Oligo utilizes eBPF technology to enable kernel-level tracing that covers the entire host, rather than being limited to a single application for which it was configured. As a result, Oligo automatically provides comprehensive security coverage for all the components that exist within the system.
Therefore, Oligo automatically covers a broad attack surface, of known and unknown threats, that exist within the application or in any other component on the host system, without the need for maintenance or applying specific configurations. Oligo is deployed frictionlessly, with a smooth installation process, and shows immediate value with zero development or security team efforts required.
Over the past decade, the goal of RASP has been to tackle runtime security challenges. However, its technical difficulties compromise the stability and performance of the application. Additionally, the traditional security approach employed by RASP has left blind spots in the production server, leaving it defenseless against potential threats. Due to factors such as its high costs, challenging deployment and maintenance requirements, inefficiency, incomplete attack coverage, and the friction it creates, RASP was unable to become a widely adopted and scalable product.
eBPF changed the game by creating the possibility to address the challenges and obstacles that RASP suffers from. eBPF provides a sufficient and effective technology approach by design. Using eBPF it’s feasible to implement kernel-level tracing that applies to the whole host operating system, without interfering with the running application or the operating system. Furthermore, eBPF makes it practicable to implement a comprehensive runtime security solution that oversees the whole system, and not only a specific application, without notable overhead or performance impacts.
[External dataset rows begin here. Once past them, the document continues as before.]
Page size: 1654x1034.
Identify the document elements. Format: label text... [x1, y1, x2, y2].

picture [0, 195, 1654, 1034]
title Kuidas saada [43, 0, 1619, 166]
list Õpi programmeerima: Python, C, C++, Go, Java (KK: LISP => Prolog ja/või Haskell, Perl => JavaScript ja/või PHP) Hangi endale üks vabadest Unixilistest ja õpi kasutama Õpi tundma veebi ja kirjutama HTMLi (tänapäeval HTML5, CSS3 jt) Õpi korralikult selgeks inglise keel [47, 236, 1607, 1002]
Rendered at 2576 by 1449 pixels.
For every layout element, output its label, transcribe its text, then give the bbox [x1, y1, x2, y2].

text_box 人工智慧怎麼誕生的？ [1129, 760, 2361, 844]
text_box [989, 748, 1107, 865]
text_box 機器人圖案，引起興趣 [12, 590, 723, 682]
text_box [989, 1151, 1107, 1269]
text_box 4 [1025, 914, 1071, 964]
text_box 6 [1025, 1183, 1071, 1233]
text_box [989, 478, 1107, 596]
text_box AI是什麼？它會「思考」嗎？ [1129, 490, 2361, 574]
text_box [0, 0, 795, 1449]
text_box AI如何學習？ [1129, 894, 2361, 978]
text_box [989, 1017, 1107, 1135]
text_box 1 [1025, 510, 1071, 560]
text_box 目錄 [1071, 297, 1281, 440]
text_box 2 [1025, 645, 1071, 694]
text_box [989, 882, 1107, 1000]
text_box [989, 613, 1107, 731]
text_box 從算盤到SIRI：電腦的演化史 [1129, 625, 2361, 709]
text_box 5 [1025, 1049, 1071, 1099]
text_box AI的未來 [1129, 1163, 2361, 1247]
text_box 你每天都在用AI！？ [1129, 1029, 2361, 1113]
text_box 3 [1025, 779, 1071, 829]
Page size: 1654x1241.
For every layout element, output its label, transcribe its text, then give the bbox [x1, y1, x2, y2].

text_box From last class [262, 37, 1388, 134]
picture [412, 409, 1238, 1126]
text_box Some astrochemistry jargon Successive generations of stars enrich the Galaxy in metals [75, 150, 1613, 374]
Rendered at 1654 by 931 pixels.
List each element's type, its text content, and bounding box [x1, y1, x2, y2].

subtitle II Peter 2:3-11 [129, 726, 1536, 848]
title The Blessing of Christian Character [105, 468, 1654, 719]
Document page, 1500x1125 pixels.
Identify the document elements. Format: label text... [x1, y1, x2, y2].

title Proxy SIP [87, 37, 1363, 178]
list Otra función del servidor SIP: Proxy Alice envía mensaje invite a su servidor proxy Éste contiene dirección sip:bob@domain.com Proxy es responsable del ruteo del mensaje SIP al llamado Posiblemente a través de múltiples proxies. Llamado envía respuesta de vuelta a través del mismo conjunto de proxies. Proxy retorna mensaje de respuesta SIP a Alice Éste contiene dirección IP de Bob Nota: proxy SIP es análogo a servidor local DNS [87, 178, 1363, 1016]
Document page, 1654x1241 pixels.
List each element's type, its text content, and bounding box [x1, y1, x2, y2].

By using eBPF, Oligo cuts the need to integrate an agent into the running application, which is one of RASP’s main disadvantages.
The time has come to remove the friction associated with runtime application security and bring a scalable product to market. Oligo combines cutting-edge technology and a unique security approach that delivers a revolutionary runtime security solution that overcomes the challenges mentioned above and supports scaled cloud environments.